Yes, I do believe that the concept of TQM and some of the old management systems used in the industrial age empires are not necessarily relevant in the knowledge economy. In the past, you built for absolute quality and perfection. [Case in point, Six Sigma: “set of management techniques intended to improve business processes by greatly reducing the probability that an error or defect will occur.”]

Today, you build for a balance between quality and quantity. Yes, you launch a half-baked web product in the day and wait for comments to fix it in the night. You make a video game in the day and wait for comments to fix it in the night. You make a hardware product (yes voice assistant like Alexa) but the development never finishes because the AI that powers it in the cloud is a continuum. The ways products are engineered are changing.

Largely, the nature of the product distribution means that you can succeed by producing and learning from your customers while on the fly. So, a product can be built within 24 hours and launched with bugs which can be fixed on the go.

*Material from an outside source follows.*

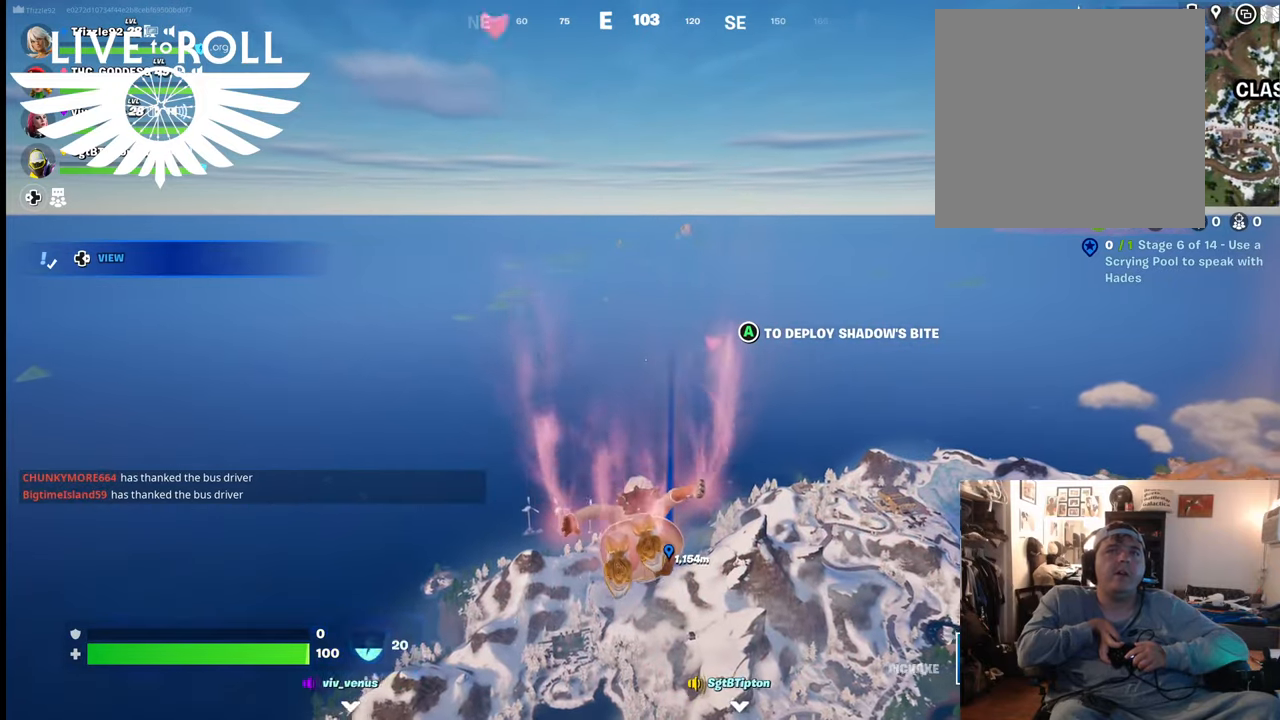
{"buttons": [], "left_stick": "up", "right_stick": "center", "events": []}
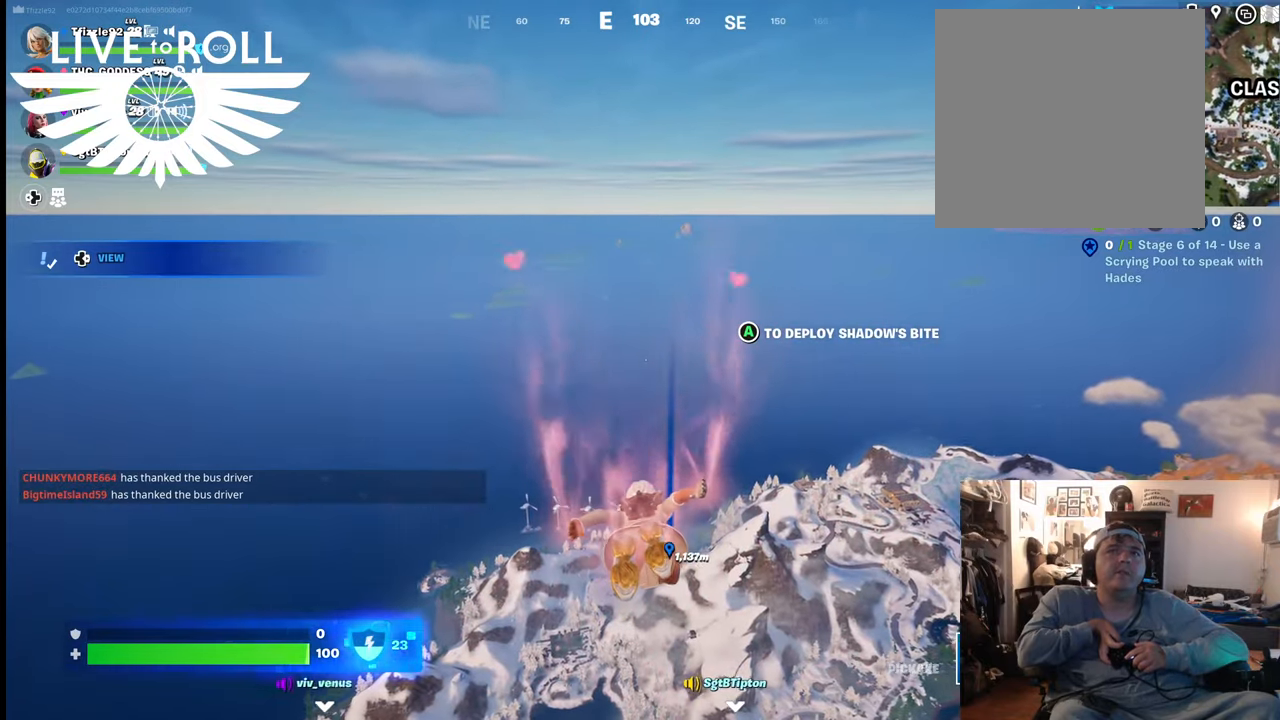
{"buttons": [], "left_stick": "up", "right_stick": "center", "events": []}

While TQM and Six Sigma remain for the industrial age firms, pursuing them in knowledge age companies would slow you down. If Alexa had waited to improve its voice assistant product to the level it is now instead of launching it few years ago, it would not be in the leading position it is now. It came with defects and errors but with the web distribution, it has been fixing those issues. The Six Sigma would not have approved such a product for launch. Yes, Alexa would never be a completed product because the AI would keep evolving.

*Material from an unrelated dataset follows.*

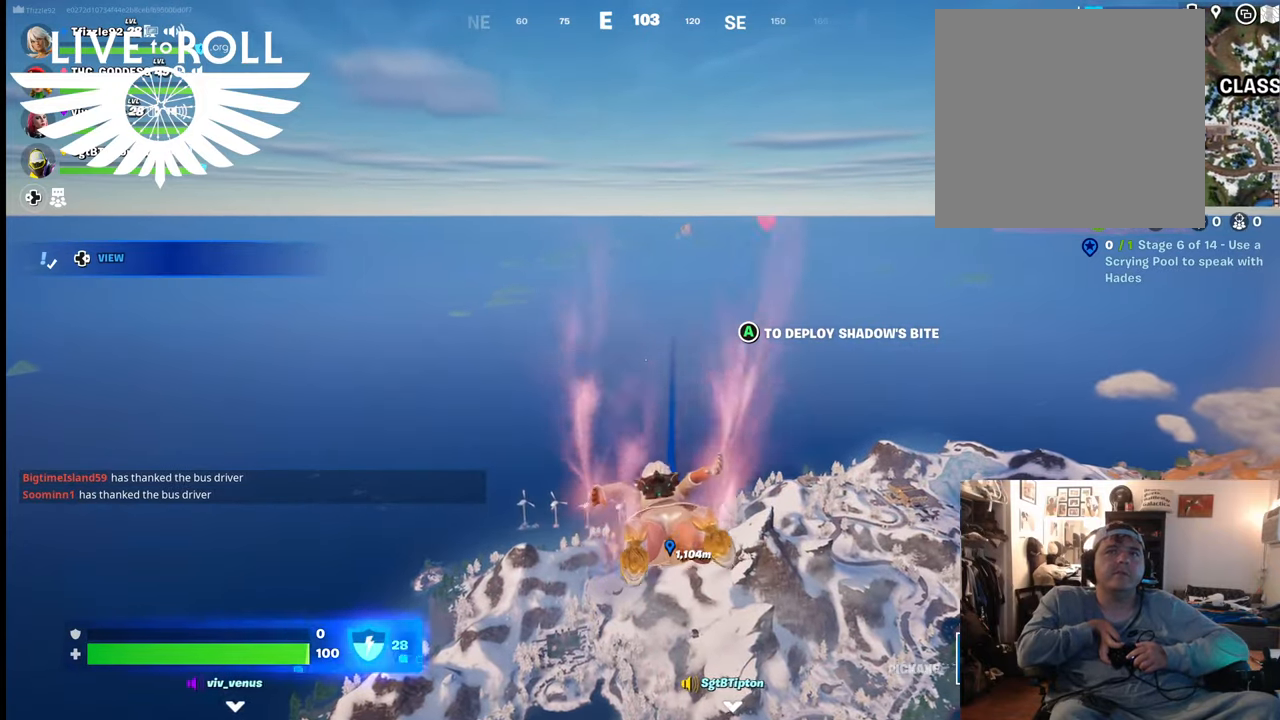
{"buttons": [], "left_stick": "up", "right_stick": "center", "events": []}
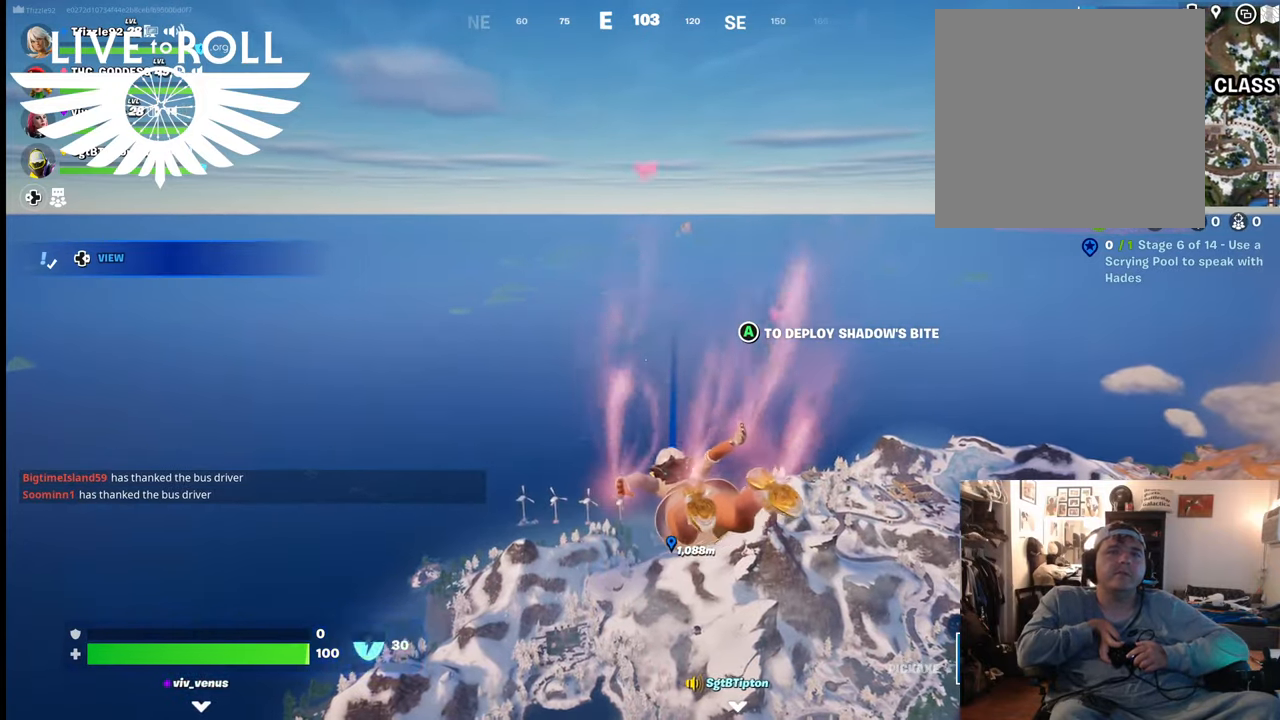
{"buttons": [], "left_stick": "up", "right_stick": "center", "events": []}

Always remember this statement from Google engineer as you develop:

To Luke Wroblewski, also a Product Manager, startups must measure the kind of design that works specifically for the task; focus on core features, grow critical engagement and ensure adequate ergonomics.

Wroblewski advised startups to stake a balance between quantity and quality to create a lasting solution.

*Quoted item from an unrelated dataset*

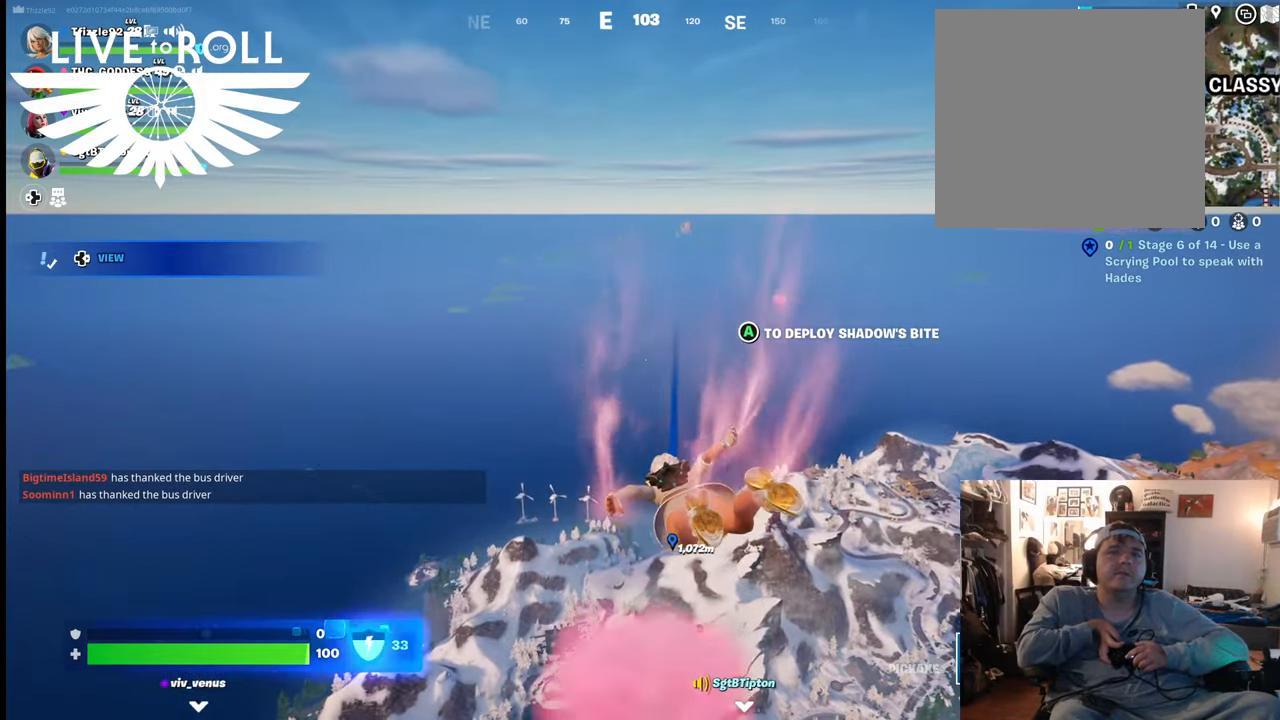
{"buttons": [], "left_stick": "up", "right_stick": "center", "events": []}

Yes, you cannot expect to be absolutely perfect. Have some bugs and errors even as you move fast to win your markets. This is not about Six Sigma and TQM; it is about having the capacity to learn what customers want and pivot on the fly. Sure, you can apply Six Sigma and TQM in making sure what you want to accomplish are fine but do not overly be driven by the absolute demand for perfection.

You need quality but it must have a balance. In web business, your recall happens in minutes and can be fixed in seconds. That is different from making turbines and power plants where recalls could destroy a business. So, do not apply management systems designed for such businesses in your firm. Learn how they break things in Facebook, Google, Amazon and Snap and keep moving. You complain, they fix and tomorrow everyone has forgotten.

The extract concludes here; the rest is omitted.